- PROBLEM: Read the lines of the data below and retrieve those with "aeroporti".

- THE DATA:
######

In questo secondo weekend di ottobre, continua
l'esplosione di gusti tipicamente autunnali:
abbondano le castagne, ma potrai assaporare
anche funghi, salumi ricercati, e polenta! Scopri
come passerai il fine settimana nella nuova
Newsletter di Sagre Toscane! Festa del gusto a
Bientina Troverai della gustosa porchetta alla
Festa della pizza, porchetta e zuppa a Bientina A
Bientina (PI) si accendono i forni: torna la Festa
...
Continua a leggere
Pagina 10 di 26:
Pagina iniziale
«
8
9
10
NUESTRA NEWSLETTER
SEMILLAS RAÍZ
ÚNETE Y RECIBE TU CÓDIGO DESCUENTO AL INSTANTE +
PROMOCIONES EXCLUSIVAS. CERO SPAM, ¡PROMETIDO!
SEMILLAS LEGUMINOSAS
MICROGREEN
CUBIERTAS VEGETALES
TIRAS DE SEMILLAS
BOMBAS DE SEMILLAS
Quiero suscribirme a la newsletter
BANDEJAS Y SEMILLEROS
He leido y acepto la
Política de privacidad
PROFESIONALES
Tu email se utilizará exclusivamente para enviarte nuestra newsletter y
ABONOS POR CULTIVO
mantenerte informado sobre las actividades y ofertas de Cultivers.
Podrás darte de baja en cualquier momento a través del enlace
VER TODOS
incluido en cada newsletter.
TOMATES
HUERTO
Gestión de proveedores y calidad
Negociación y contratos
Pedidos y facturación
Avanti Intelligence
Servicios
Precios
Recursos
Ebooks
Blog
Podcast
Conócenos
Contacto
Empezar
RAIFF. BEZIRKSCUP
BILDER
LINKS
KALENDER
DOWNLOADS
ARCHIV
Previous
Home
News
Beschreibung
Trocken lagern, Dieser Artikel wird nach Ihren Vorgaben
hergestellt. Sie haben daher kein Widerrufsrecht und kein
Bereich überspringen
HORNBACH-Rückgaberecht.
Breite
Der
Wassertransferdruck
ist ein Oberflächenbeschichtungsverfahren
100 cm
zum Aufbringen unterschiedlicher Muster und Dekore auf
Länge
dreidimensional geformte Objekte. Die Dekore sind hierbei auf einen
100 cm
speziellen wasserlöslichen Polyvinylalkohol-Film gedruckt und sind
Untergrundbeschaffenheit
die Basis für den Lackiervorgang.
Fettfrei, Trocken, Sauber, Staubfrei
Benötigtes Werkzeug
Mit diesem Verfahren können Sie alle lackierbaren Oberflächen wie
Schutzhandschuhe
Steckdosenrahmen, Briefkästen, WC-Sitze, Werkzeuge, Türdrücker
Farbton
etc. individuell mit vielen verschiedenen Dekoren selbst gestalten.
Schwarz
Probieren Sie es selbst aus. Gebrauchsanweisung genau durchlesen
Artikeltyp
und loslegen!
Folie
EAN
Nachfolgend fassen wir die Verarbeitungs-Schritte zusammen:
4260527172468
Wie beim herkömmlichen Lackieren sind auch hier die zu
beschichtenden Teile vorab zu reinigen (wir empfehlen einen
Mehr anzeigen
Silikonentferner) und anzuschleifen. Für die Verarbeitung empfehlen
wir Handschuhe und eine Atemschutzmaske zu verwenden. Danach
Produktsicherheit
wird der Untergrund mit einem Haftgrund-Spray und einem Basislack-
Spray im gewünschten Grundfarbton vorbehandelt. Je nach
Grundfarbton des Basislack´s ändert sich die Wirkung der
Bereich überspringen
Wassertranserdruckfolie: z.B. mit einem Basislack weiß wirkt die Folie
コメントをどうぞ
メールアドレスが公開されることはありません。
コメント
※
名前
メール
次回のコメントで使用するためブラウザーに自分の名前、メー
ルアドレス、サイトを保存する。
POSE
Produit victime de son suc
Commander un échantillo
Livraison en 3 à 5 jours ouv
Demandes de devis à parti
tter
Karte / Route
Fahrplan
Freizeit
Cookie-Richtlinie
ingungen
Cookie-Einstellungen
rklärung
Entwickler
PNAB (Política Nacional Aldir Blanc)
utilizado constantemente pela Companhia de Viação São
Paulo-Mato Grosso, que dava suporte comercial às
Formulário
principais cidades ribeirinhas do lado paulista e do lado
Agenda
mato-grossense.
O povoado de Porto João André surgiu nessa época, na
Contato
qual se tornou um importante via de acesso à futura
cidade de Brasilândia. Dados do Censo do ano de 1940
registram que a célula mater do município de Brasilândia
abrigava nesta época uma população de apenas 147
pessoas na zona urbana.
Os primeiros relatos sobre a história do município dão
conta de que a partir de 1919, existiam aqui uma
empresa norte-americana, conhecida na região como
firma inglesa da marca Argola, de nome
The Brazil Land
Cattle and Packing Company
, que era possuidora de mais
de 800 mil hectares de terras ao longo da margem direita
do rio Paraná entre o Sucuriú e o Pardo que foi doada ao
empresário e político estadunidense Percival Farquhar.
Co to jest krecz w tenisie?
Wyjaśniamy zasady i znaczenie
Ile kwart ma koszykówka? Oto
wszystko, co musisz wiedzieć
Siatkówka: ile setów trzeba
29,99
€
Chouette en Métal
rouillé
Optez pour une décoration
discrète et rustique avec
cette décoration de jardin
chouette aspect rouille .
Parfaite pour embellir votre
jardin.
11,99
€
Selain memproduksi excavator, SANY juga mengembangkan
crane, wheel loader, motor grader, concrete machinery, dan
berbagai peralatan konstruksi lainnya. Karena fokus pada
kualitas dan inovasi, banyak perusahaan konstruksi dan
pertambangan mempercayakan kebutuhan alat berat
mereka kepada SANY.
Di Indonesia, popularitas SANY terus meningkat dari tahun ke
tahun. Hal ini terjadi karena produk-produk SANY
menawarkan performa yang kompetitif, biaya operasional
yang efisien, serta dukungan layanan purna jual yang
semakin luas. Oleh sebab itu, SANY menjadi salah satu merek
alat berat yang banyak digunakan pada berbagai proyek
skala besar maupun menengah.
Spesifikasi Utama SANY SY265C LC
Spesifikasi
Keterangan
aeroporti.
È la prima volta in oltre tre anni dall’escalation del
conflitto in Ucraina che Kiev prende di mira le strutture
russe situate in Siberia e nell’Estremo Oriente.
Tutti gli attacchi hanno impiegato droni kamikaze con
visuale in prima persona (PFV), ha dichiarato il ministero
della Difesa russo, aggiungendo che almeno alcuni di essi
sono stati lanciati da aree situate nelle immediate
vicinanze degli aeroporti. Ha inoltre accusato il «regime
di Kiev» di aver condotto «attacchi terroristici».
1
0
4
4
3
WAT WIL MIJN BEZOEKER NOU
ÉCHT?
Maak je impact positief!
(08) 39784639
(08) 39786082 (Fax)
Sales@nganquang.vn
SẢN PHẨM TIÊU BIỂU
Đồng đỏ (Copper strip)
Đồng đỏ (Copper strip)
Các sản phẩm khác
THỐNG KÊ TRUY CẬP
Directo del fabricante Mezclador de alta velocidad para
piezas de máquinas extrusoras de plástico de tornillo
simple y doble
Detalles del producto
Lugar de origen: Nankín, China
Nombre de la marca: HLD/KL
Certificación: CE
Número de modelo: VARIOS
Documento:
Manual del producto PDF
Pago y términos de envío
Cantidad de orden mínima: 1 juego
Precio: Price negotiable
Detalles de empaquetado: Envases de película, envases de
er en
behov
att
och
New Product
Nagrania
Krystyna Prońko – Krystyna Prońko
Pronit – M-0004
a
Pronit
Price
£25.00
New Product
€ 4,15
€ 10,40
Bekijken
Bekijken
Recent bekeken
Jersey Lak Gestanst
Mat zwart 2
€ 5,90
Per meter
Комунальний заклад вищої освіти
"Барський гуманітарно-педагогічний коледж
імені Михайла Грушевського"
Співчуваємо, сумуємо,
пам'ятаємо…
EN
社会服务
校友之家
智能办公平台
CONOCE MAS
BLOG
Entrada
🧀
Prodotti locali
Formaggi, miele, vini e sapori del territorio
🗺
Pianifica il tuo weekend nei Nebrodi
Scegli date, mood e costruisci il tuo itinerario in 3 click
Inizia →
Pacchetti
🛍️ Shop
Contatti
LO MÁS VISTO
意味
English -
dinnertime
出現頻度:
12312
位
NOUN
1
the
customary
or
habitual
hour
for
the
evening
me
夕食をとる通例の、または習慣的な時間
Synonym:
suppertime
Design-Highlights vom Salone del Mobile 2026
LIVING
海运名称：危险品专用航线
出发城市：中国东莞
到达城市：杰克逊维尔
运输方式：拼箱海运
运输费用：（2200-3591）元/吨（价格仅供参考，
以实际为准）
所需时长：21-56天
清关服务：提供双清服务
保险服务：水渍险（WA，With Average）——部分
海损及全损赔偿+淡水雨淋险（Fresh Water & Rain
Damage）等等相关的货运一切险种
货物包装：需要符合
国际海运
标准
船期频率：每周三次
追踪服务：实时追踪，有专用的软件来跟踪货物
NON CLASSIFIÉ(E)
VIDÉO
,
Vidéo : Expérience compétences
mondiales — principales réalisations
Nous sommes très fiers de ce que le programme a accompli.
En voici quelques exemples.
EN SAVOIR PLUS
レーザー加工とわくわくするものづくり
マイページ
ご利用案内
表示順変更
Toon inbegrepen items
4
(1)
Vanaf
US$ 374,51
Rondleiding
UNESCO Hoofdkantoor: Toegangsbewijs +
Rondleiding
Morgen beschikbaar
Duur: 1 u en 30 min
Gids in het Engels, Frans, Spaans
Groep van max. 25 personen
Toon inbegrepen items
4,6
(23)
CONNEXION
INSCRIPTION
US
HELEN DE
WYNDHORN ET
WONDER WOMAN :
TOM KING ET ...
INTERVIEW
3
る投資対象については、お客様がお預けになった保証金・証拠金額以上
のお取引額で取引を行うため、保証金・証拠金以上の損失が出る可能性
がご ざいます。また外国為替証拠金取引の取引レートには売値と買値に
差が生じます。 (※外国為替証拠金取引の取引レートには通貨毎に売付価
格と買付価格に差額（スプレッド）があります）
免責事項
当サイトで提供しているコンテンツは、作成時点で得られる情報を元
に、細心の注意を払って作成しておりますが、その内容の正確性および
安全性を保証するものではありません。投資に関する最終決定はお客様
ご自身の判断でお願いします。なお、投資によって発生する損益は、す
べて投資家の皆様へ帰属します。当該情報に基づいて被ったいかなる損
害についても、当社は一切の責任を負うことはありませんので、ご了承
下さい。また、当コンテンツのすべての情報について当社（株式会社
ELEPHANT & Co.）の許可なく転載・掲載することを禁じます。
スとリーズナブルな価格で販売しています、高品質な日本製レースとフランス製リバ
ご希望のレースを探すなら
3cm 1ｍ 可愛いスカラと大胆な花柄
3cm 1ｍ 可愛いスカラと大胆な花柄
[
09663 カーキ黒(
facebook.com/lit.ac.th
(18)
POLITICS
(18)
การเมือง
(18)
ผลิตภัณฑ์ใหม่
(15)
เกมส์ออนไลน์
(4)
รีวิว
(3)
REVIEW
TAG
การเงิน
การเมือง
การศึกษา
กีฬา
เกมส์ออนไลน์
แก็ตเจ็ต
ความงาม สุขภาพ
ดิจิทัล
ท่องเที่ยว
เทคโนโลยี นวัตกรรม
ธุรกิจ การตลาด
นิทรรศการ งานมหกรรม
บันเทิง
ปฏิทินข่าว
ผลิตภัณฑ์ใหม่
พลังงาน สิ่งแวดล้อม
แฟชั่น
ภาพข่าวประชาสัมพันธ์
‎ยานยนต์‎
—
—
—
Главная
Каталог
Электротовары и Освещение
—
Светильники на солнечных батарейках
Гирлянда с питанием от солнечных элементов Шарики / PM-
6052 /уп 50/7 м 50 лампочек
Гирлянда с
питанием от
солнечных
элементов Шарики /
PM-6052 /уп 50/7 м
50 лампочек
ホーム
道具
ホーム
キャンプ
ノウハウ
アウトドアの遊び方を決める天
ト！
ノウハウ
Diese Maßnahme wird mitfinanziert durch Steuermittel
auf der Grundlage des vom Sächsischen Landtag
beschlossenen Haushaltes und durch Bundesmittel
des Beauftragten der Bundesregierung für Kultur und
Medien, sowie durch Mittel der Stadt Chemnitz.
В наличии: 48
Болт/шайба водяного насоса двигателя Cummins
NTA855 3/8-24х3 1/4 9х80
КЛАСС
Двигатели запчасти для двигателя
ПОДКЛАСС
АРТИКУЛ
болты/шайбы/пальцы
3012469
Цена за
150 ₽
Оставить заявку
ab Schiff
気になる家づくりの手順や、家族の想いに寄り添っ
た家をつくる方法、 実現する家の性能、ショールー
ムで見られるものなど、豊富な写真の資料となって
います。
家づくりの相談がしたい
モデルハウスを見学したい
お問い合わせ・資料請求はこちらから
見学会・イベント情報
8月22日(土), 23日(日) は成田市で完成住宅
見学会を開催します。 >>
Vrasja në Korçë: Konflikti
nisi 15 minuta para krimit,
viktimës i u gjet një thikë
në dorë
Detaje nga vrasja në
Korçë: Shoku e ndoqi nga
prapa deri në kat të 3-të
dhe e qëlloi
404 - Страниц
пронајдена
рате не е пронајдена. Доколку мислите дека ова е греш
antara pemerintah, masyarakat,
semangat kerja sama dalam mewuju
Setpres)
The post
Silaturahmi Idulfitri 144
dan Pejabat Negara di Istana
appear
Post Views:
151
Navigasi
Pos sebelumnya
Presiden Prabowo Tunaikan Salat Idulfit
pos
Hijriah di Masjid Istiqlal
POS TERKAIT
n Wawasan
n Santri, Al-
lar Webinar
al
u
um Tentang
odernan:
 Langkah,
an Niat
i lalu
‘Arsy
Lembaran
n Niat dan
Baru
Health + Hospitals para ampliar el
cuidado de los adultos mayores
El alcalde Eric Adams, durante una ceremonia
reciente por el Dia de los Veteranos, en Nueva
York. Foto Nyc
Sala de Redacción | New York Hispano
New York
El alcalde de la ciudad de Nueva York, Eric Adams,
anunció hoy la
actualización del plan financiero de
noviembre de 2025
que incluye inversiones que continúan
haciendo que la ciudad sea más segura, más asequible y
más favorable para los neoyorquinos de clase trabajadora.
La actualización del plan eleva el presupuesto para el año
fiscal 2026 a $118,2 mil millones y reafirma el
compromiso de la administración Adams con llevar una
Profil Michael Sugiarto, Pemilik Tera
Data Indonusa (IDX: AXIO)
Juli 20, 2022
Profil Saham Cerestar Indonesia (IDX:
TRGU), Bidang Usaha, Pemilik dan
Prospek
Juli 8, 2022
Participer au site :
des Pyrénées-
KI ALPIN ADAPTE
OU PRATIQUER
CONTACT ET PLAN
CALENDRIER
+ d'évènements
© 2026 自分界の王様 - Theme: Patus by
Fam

######

- OUTPUT OF THE EXERCISE:
aeroporti.
vicinanze degli aeroporti. Ha inoltre accusato il «regime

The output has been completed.